■ What you need to do:
With the pictures left out, restate every entry word for word.

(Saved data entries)

=====

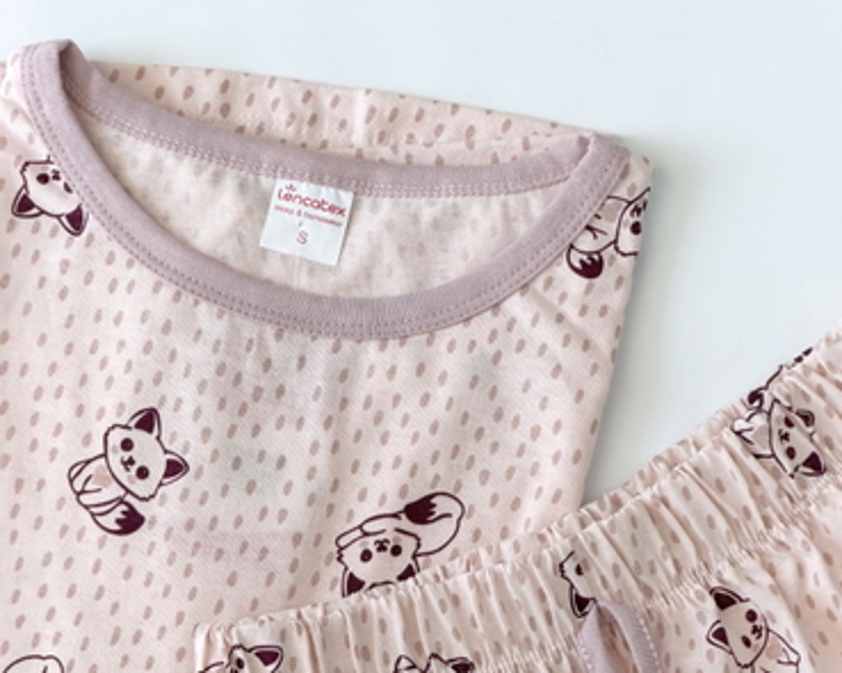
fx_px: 3513
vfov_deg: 10.9
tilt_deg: -80.7
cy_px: 560
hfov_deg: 13.7
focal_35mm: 141
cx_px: 447
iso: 64
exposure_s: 1/121
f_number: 2.8
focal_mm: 16.89
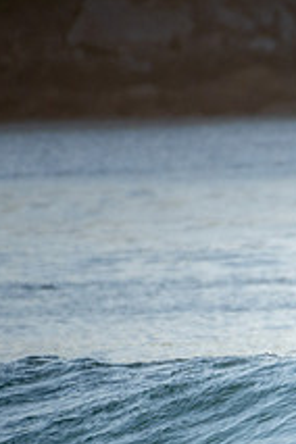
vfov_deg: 1.0
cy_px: 349
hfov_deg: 0.7
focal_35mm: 2041
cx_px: 579
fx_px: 25170
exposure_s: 1/1000
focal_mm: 500
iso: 200
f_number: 5.6
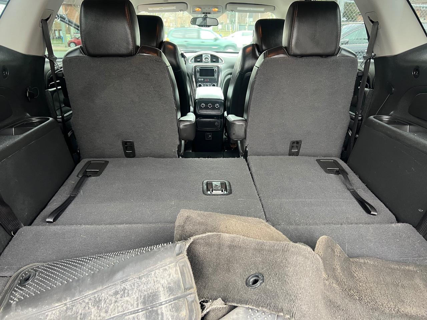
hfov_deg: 67.3
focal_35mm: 26
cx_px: 214
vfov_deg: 53.1
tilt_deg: -21.3
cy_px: 160
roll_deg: +0.1
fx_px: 321
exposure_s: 1/60
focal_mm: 5.7
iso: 160
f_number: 1.5
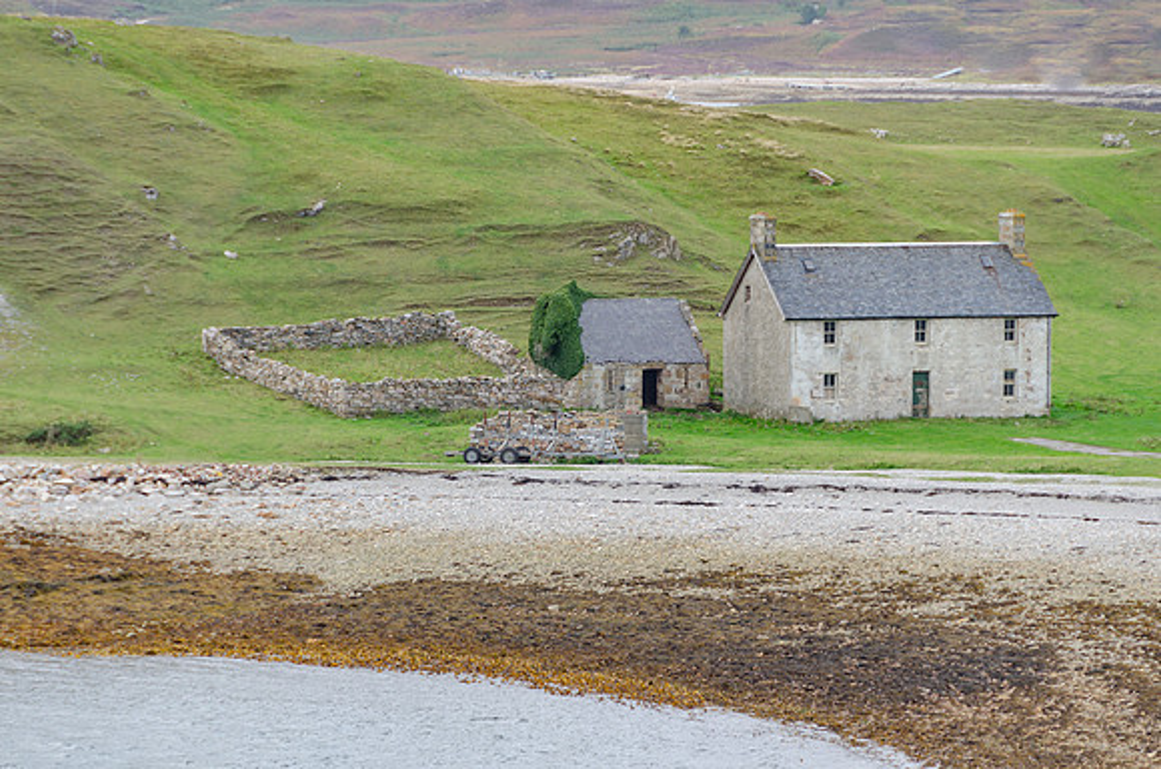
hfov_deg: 6.8
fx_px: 9819
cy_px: 378
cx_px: 590
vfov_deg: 4.5
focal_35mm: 305
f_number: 7.1
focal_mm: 200
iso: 100
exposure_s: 1/80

=====

■ Solution to this problem:
fx_px: 3513
vfov_deg: 10.9
tilt_deg: -80.7
cy_px: 560
hfov_deg: 13.7
focal_35mm: 141
cx_px: 447
iso: 64
exposure_s: 1/121
f_number: 2.8
focal_mm: 16.89
vfov_deg: 1.0
cy_px: 349
hfov_deg: 0.7
focal_35mm: 2041
cx_px: 579
fx_px: 25170
exposure_s: 1/1000
focal_mm: 500
iso: 200
f_number: 5.6
hfov_deg: 67.3
focal_35mm: 26
cx_px: 214
vfov_deg: 53.1
tilt_deg: -21.3
cy_px: 160
roll_deg: +0.1
fx_px: 321
exposure_s: 1/60
focal_mm: 5.7
iso: 160
f_number: 1.5
hfov_deg: 6.8
fx_px: 9819
cy_px: 378
cx_px: 590
vfov_deg: 4.5
focal_35mm: 305
f_number: 7.1
focal_mm: 200
iso: 100
exposure_s: 1/80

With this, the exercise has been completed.